Back in the middle of the Obama administration, when the Journey To Mars was the program of record, NASA Administrator Charles Bolden would regularly dismiss the idea of a return to the moon, which many in Congress, the Commercial Sector, and the scientific community preferred. According to a 2013 piece in the Huffington Post, Bolden declared that NASA did not have the budget to develop a lunar lander. The Space Agency was entirely focused on asteroids and Mars, for which it did have a budget – or so Bolden said. However, that was then, and this is now.
NASA is prepared to pivot back to the moon
The question of a return to the moon was recently put to Ellen Ochoa, former astronaut and current director of the Johnson Spaceflight Center south of Houston, according to Ars Technica. Ochoa was participating in a commemoration of President John F. Kennedy’s “we choose to go to the moon” speech at Rice University when she responded quite artfully. "If we do see an administration that decides to make a little bit of a turn and focus a little bit more on the Moon, I think we're very well set up to do it. It's not at all incompatible with what we're doing,”
Ochoa added that NASA always tries to keep its options open and that the architecture it is developing, the heavy-lift Space Launch System and the Orion spacecraft, is perfectly compatible to a return to the moon.
The not often mentioned secret is that many at the space agency knew that the Journey to Mars was a sham program, though it was indiscreet to mention that fact during the previous administration. So the folks at a lower level than the NASA Administrator had prepared for a more sensible policy.
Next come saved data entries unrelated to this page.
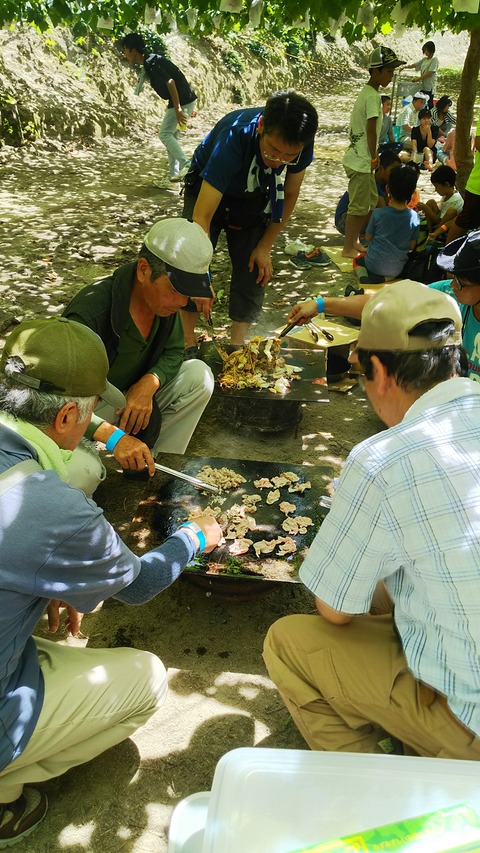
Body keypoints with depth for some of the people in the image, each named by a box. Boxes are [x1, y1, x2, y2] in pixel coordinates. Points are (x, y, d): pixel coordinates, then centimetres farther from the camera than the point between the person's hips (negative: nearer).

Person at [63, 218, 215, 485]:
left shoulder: (164, 298, -13)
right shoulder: (90, 313, -34)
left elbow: (173, 352, 1)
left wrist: (149, 383, -22)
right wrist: (113, 436, -48)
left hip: (134, 394, 6)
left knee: (199, 375, -13)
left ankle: (152, 463, -5)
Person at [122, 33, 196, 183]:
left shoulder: (150, 63, -15)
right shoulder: (151, 60, 15)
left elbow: (170, 82, -24)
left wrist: (177, 109, -26)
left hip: (182, 102, -10)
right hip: (185, 100, 10)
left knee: (165, 134, -7)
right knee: (171, 136, 12)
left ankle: (187, 165, -11)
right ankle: (174, 174, 14)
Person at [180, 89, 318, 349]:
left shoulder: (301, 145, -29)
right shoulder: (234, 137, -42)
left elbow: (289, 196, -8)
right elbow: (201, 217, -45)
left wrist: (265, 247, -9)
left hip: (254, 200, 4)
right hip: (209, 190, -3)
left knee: (253, 272, -5)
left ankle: (237, 346, 5)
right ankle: (187, 345, -5)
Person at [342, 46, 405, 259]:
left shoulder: (366, 92, 14)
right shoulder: (373, 96, -16)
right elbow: (371, 129, -21)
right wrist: (374, 157, -13)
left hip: (360, 159, 10)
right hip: (361, 161, -10)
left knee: (371, 200, 18)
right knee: (358, 206, -3)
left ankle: (354, 241, 25)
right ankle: (348, 248, 5)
We choose to return to the moon
The Trump administration is getting its leadership team for space in place. Scott Pace, return to the moon advocate, has already been appointed Executive Director of the National Space Council. Rep. Jim Bridenstine, R-Oklahoma, another back to the moon enthusiast, had been nominated for NASA Administrator and, despite some initial opposition, it looks like he will be easily confirmed.
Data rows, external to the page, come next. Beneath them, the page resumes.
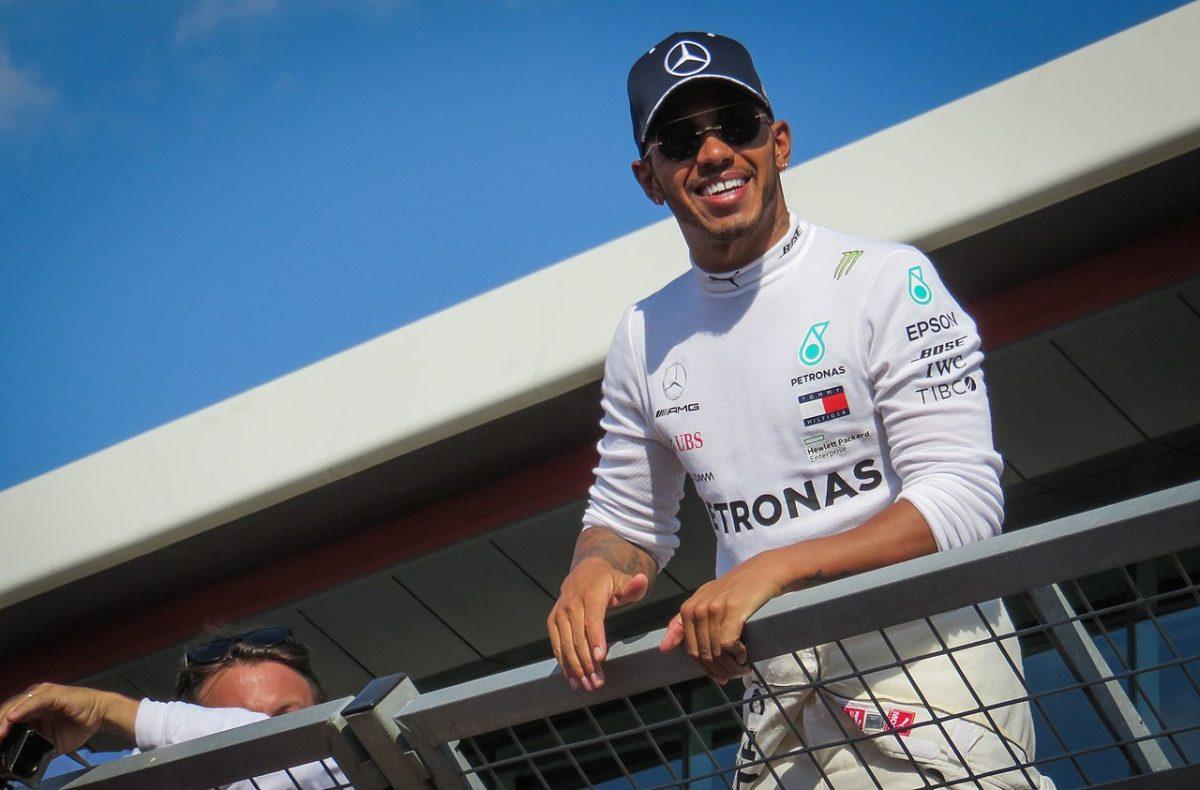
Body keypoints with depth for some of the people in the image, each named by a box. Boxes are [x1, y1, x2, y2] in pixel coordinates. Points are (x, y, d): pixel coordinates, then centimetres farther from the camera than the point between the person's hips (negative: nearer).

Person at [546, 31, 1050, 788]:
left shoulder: (887, 280, -6)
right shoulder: (644, 337, 11)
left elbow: (964, 501, -14)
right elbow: (627, 520, 21)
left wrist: (773, 569, -23)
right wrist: (591, 573, -3)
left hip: (927, 663, -4)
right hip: (779, 697, 4)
The space agency seems to be gearing up to acquire lunar landing capability commercially, in a sort of Commercial Lunar Transportation Systems program. The impending conclusion of the Google Lunar XPrize should demonstrate that private sector’s ability to provide such systems. First cargo will be sent to the moon and, in the fullness of time, people will go for the first time since the end of the Apollo program in 1972.